NBC News Opens The Checkbook For Journalism
NBC News is under fire for so-called "checkbook journalism" as the peacock network offered over $100,000 for the exclusive footage of the mid-air collision of two skydiving planes. NBC News will also have exclusive interviews with the survivors of the spectacular crash.
$100,000 seems to be the going rate over at 30 Rock as it is the same amount cited in reports over another instance of "pay-for-say" news involving NBC paying Hannah Anderson for her personal story of being kidnapped by a family friend who killed her mother and brother.
A spokesperson at NBC News defended the Anderson story saying they merely paid her for exclusive "footage and personal material." They used the same rationale for the plane crash interviews. "Our licensing of this footage is standard industry practice and is the result of a very competitive process with other major broadcast outlets,” a spokesperson said.

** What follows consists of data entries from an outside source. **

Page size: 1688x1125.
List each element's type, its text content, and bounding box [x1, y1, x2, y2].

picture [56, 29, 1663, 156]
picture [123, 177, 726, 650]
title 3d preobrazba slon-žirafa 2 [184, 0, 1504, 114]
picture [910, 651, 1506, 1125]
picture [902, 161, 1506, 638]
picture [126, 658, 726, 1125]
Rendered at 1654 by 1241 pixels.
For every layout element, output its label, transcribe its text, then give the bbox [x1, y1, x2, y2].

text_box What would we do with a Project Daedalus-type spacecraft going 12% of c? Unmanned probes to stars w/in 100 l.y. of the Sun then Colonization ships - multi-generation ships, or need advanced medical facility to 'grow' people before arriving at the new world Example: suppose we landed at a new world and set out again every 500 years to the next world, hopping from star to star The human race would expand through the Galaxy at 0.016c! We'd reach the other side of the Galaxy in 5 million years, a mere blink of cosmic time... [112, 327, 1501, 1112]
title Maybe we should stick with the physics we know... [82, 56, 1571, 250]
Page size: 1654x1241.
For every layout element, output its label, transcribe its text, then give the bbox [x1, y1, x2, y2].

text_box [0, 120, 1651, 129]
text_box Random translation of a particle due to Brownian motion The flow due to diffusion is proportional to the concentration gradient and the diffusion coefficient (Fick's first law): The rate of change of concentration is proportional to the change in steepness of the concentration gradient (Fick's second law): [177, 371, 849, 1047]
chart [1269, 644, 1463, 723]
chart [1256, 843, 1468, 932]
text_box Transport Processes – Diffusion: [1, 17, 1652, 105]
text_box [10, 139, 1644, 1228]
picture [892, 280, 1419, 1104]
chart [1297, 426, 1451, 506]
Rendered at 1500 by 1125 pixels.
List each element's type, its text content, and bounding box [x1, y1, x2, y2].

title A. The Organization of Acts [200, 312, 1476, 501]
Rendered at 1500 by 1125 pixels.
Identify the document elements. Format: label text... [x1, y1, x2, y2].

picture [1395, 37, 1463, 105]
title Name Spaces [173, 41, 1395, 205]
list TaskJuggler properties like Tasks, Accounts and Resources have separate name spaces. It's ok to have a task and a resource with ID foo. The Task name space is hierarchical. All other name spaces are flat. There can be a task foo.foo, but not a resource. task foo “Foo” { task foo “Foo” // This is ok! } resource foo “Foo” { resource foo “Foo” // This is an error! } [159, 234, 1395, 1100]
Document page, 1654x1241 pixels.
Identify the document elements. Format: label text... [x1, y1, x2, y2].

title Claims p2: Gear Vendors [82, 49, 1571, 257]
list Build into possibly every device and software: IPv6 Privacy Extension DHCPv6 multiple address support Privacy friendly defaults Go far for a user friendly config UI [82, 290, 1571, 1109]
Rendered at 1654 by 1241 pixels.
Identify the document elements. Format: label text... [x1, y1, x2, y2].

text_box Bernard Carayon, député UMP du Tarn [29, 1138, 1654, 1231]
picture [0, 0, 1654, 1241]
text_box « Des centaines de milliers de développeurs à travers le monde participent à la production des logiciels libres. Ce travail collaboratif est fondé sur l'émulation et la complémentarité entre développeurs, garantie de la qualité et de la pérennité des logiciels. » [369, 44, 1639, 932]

The pattern of behavior is raising charges of "checkbook journalism":
The controversial practice has created problems for television networks before, and some news divisions, such as ABC, have sworn it off entirely after receiving criticism for handing over money to interview subjects.
The Post said that NBC would not confirm the exact amount given, but that it does exceed six figures.
The group of six skydivers and two pilots will appear on Tuesday morning's "Today," "Nightly News with Brian Williams,” and "Dateline NBC."
In another remarkable revelation from NBC News, apparently their cable network, MSNBC, actually pays Al Sharpton to host a show every night.